Long story short, when I was 16 I struggled with anxiety though I had no idea this was the cause (doctor said I was a drama queen teenager). Few months later and I was roombound agoraphobic. I attempted suicide in 2008 but failed somehow.

After a stay in the priory hospital I found a great hypnotherspist (who unfortunately doesmt practice anymore) and things seemed better. I got out, I got a job, went abroad, it was incredible. The panic and anxiety has slipped back on and off. But recently its depression too.

I can't remember why I didn't commit suicide, I can't imagine having a life. I hate living to be honest. It's a chore. Thing is I know I've lived much worse, and people are suffering so much and im so selfish but I can't help it. My dad screamed at me today, argument with boyfriend too. I need someone to see how much in struggling not just shout because I'm scatter brained right now. I can't talk to anyone I know. I can't bare this and I can't imagine it going away. Im mostly better from anxiety now so why do I hate life??

Selig
19-11-13, 21:41
Hi there,

Long story short, when I was 16 I struggled with anxiety though I had no idea this was the cause (doctor said I was a drama queen teenager). Few months later and I was roombound agoraphobic. I attempted suicide in 2008 but failed somehow.

After a stay in the priory hospital I found a great hypnotherspist (who unfortunately doesmt practice anymore) and things seemed better. I got out, I got a job, went abroad, it was incredible. The panic and anxiety has slipped back on and off. But recently its depression too.

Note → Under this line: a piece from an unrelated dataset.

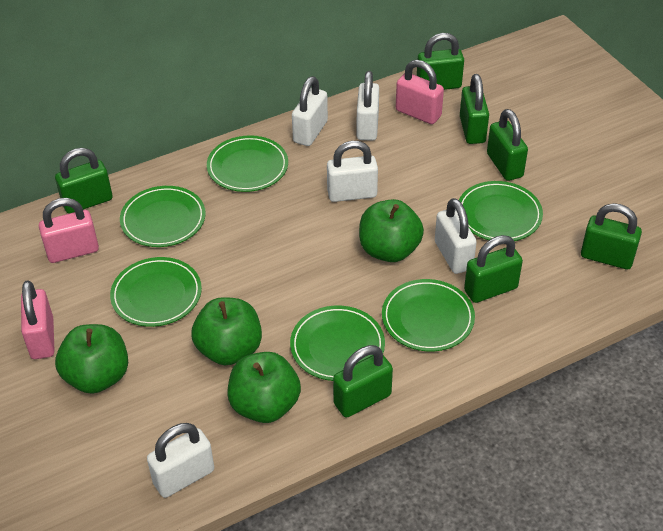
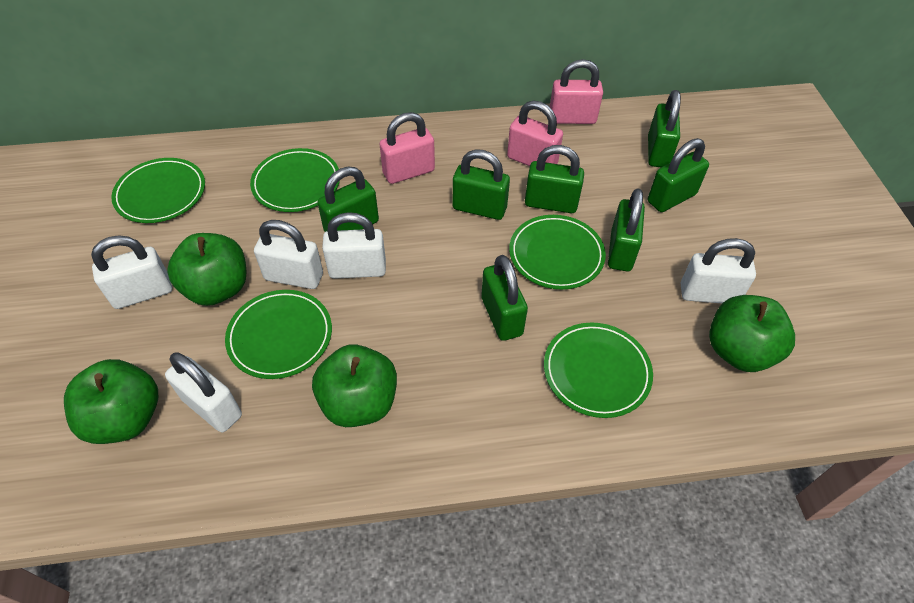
green plate: [110,257,202,327] [120,186,206,247] [207,135,288,192] [290,306,385,381] [382,279,475,351] [459,181,543,241] = 6 -> [111,158,205,223] [225,290,332,379] [250,148,340,212] [509,215,606,289] [544,322,653,418] = 5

I can't remember why I didn't commit suicide, I can't imagine having a life. I hate living to be honest. It's a chore. Thing is I know I've lived much worse, and people are suffering so much and im so selfish but I can't help it. My dad screamed at me today, argument with boyfriend too. I need someone to see how much in struggling not just shout because I'm scatter brained right now. I can't talk to anyone I know. I can't bare this and I can't imagine it going away. Im mostly better from anxiety now so why do I hate life??

I've also suffered from agoraphobia for years, at one point being unable to leave the house without incredible fear and dissociation.

Perhaps you hate life because anxiety was not the sole reason you were discontent in the first place? Knowing what it feels like to deal with this, I realized I still issues outside of the crippling anxiety (who knew!)